---
title: "CellDEEP Quick Start"
output: rmarkdown::html_vignette
vignette: >
  %\VignetteIndexEntry{CellDEEP Quick Start}
  %\VignetteEngine{knitr::rmarkdown}
  %\VignetteEncoding{UTF-8}
---

```{r, include = FALSE}
knitr::opts_chunk$set(collapse = TRUE, comment = "#>")
```

## What CellDEEP does

CellDEEP reduces scRNA-seq sparsity by pooling cells into pseudocells before DE testing.

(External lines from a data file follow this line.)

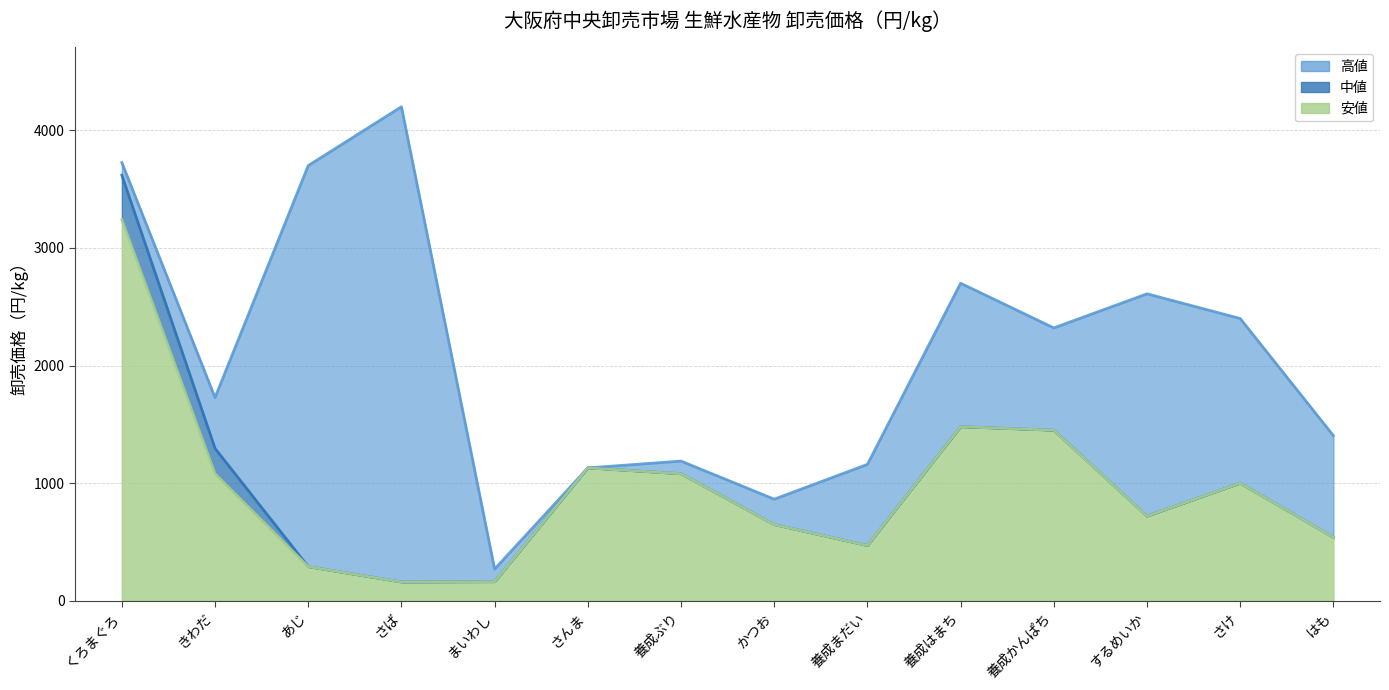

Does the chart have visible grid lines?

Yes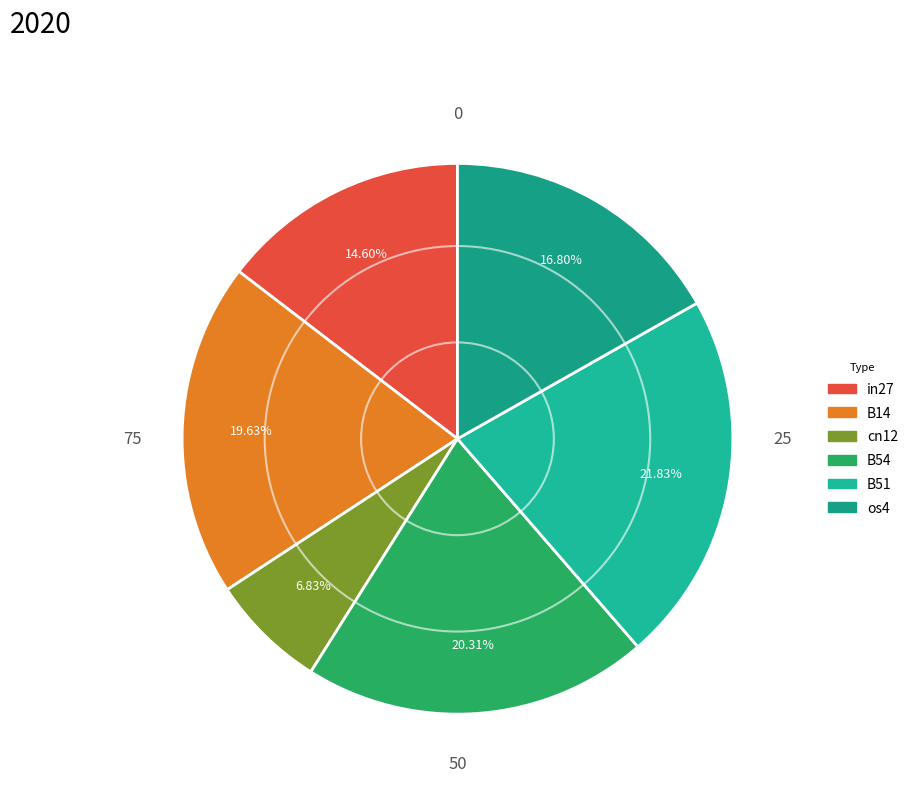

How many segments does this pie chart have?

6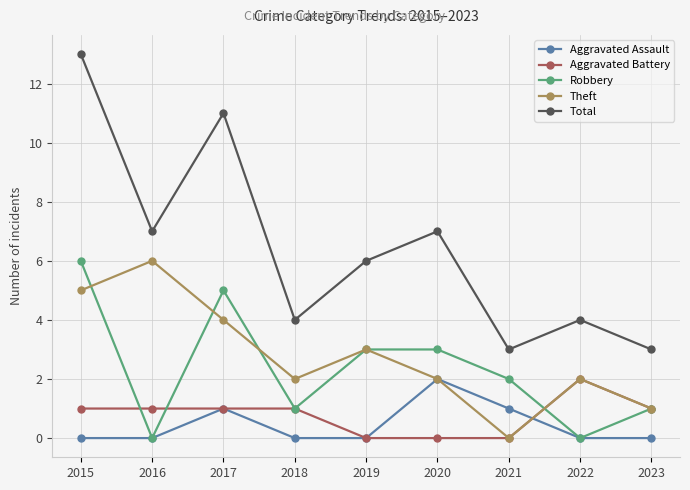

What is the average value of the Aggravated Battery series?

1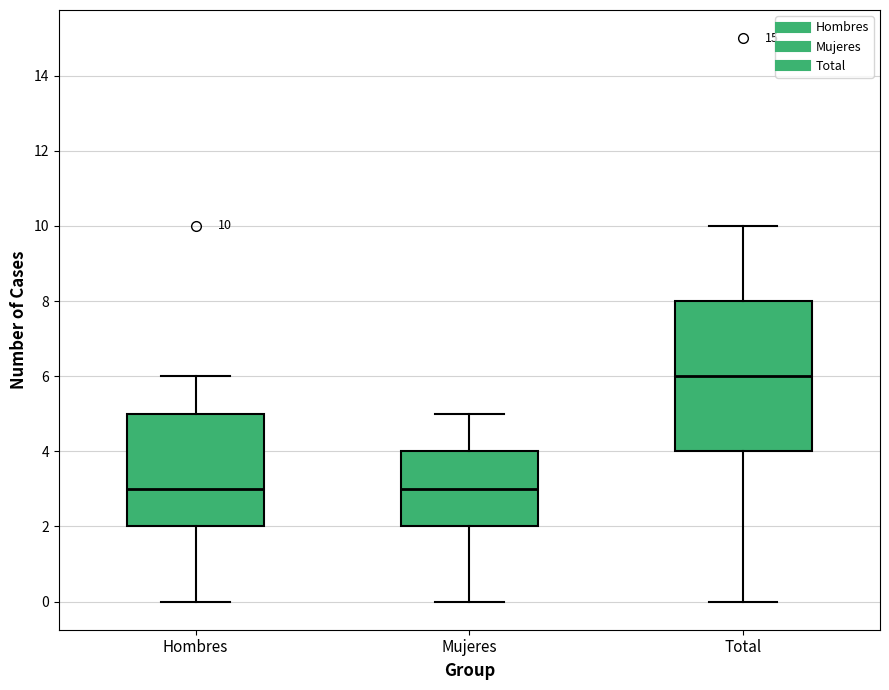

Which box is the tallest, from its lower edge to its upper edge?

Total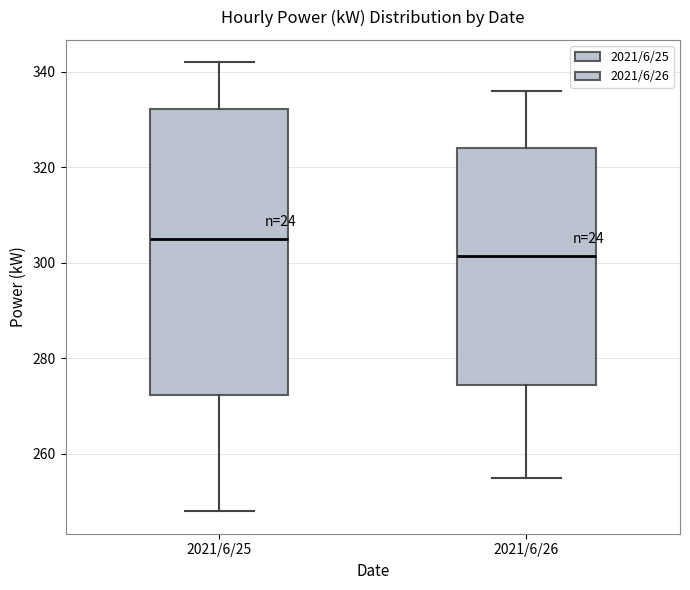

Reading left to right, read every box against the y-axis: the position of its median line, the range the box covers, and the ends of its whiskers. The values are not printed on the chart, so give them approximately, as read against the axis.

2021/6/25: median 306, box 272 to 332, whiskers 248 to 342
2021/6/26: median 302, box 274 to 324, whiskers 256 to 336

## Load package and example data

```{r, load_data}
library(CellDEEP)
data("sim")
```

## Step 1: Run DE directly with FindMarker.CellDEEP

`FindMarker.CellDEEP` includes metadata preparation internally.
Key parameters to set:
- `group_id`, `sample_id`, `cluster_id`: metadata column names in your Seurat object
- `ident.1`, `ident.2`: two groups to compare
- `cell_selection`: how to select cells for pooling (`"kmean"` or `"random"`)
- `readcounts`: how to aggregate counts in pooled cells (`"sum"` or `"mean"`)
- `min_cells_per_subgroup`: minimum cells required in each sample-cluster subgroup for pooling

```{r}
de.test <- FindMarker.CellDEEP(
  sim,
  group_id = "Status",
  sample_id = "DonorID",
  cluster_id = "cluster_id",
  Pool = TRUE,
  test.use = "wilcox",
  n_cells = 3,
  min_cells_per_subgroup = 1,
  cell_selection = "random",
  readcounts = "sum",
  logfc.threshold = 0.25,
  ident.1 = "Case",
  ident.2 = "Control"
)
```

## Step 2: Pool cells only (optional)

Use these functions if you want pooled objects without running DE immediately.

`min_cells_per_subgroup` means the minimum number of cells required in each
`sample_id x cluster_id` subgroup before pooling is performed.

Pooling functions use standardized metadata fields (`sample_id`, `group_id`, `cluster_id`),
so prepare once before pooling:

```{r}
pool_input <- prepare_data(
  sim,
  sample_id = "DonorID",
  group_id = "Status",
  cluster_id = "cluster_id"
)
```

### K-means pooling

```{r}
pooled_kmean <- CellDEEP.Kmean(
  pool_input,
  readcounts = "sum",
  n_cells = 3,
  min_cells_per_subgroup = 1,
  assay_name = "RNA"
)
pooled_kmean
```

### Random pooling

```{r}
pooled_random <- CellDEEP.Random(
  pool_input,
  readcounts = "sum",
  n_cells = 5,
  min_cells_per_subgroup = 1,
  assay_name = "RNA"
)
pooled_random
```

If no genes pass the adjusted p-value filter in this small example dataset, try a larger dataset or set `full_list = TRUE`.